MATT MALTESE - GOOD MORNING, IT’S NOW TOMORROW - NETTWERK

Bandcamp


Like so many others in 2020, Matt Maltese found himself stuck at home and dreaming of an escape. Having first established himself as a songwriter with a knack for dry one liners and a keen eye for self-deprecation Maltese has spent the years since releasing 2018 debut Bad Contestant searching for something more like sincerity. A year later he released follow-up album Krystal and now comes third album Good Morning, It’s Now Tomorrow, his most genuine project to date. It’s an album filled with romance and light-hearted ruminations on both love and the future, as well as continuing his search for something bigger than normal life.

“A lot of this record is escapism,” he explains of the album, written and recorded between his London home and Echo Zoo studios on England’s south coast during the U.K.’s year-long lockdown. “I’ve had to find more meaning out of the small parts of life. I want this record to celebrate the theatre in all the small things. It’s so cheesy to say it, but I think life is best when you try to make the ordinary extraordinary.”

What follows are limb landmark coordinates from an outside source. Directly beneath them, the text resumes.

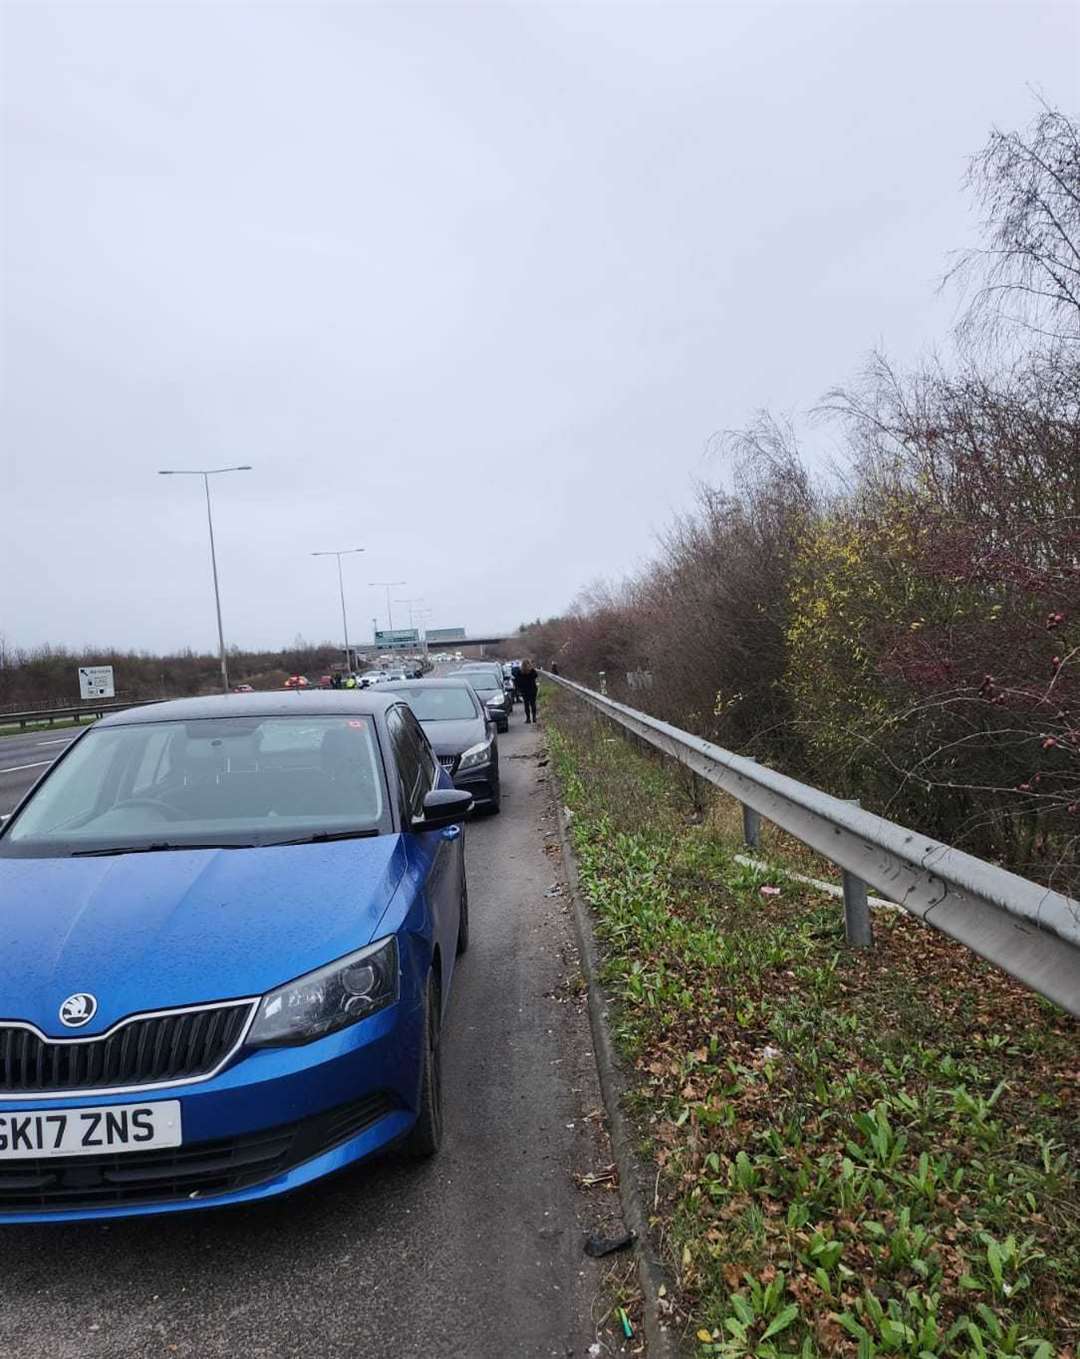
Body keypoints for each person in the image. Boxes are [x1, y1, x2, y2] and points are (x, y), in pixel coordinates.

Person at [517, 659, 539, 724]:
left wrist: (519, 689)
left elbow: (518, 681)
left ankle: (528, 719)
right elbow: (536, 676)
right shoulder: (532, 671)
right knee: (533, 704)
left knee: (526, 704)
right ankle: (534, 718)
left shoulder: (520, 672)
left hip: (524, 690)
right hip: (532, 689)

This sense of embracing positivity and romanticizing the everyday runs throughout Good Morning, It’s Now Tomorrow. It’s there in “Shoe,” self-described as a “wonky march for love,” in which Maltese, eulogizes a relationship as pivotal to both parties as a pair of your favorite boots. Similarly, on “Outrun The Bear Maltese,” ever the gentleman, offers himself up to a grizzly foe that’s chasing him and his partner through the woods. “The love songs in particular I think feel in hindsight like they’re me stepping outside of the present, touching on moments in the past or daydreaming what tomorrow might look like,” Maltese explains. “They’re everything I want and think love to be - too-romantic, genuine, strange, a little gross, silly, normal, imperfect, all at once.” In his quest to capture the intensity of the feelings we share each and every day, the album represents Maltese’s biggest step forward so far.

Understandably, for an album written entirely at home during a worldwide pandemic, some feelings of helplessness also crept into the writing process. Never is that more striking than on “Good Morning,” a breezy pop song studded with dark lyrics about witch hunts and armageddon. “It’s about the slow moving beast that moves everything forward,” Maltese says, reflecting on a rare moment the album dives into something like realism. “No matter how many people are dying and how much tragedy there is, society still moves forwards. I wanted to reflect on that and talk about how a lot of everyday life is about making peace with that powerlessness. There were a lot of moments last year of thinking, “Fuck, how do we change things and will these systems of power ever really change until it gets literally apocalyptic?” It’s a little bit of me saying I don’t know what I can do but I’ll think every day about how I can be a better part of this world.”

Where once he would have stared impending doom in the face and found a way to make fun of himself for basking in its darkness, now Maltese is more determined than ever to look to tomorrow and find a positive way forwards. “It’s a real coping record,” Maltese says of making his most optimistic work during “the worst period” of global unrest his lifetime. “The pandemic made me very aware of the small things and the important things. It made the past feel even further away which is why I think the album is so hopeful. It made me realize which relationships and connections are real and a true source of joy. It made me latch onto those things more than ever.”

Getting away from the character he created for himself on previous albums has led to a more grounded and content place for Maltese. “Oldest Trick In The Book,” a blissed out moment featuring Syrian-American folk artist Bedouine, typifies an artist who no longer feels the need to present as anything other than who he truly is. “Mystery,” meanwhile, captures a snapshot of his immediate world and the strangeness of the vast planet on which we all live. It’s a song that states the obvious in many ways, capturing the fact that nobody truly has a handle on how life works but trying to reach a place of being able to enjoy that lack of understanding. “In many ways this album is me simply being in awe of everything and confused but at peace,” Maltese says when summing up the album. “I never want to sound hopeless or like I get it, because I don’t. Life feels like a search but that’s the whole point.” Finally comfortable in life’s many uncomfortable positions, Good Morning, It’s Now Tomorrow is Matt Maltese admitting that he doesn’t have the answers he once thought he did and, most importantly, finding peace in knowing that none of us ever will.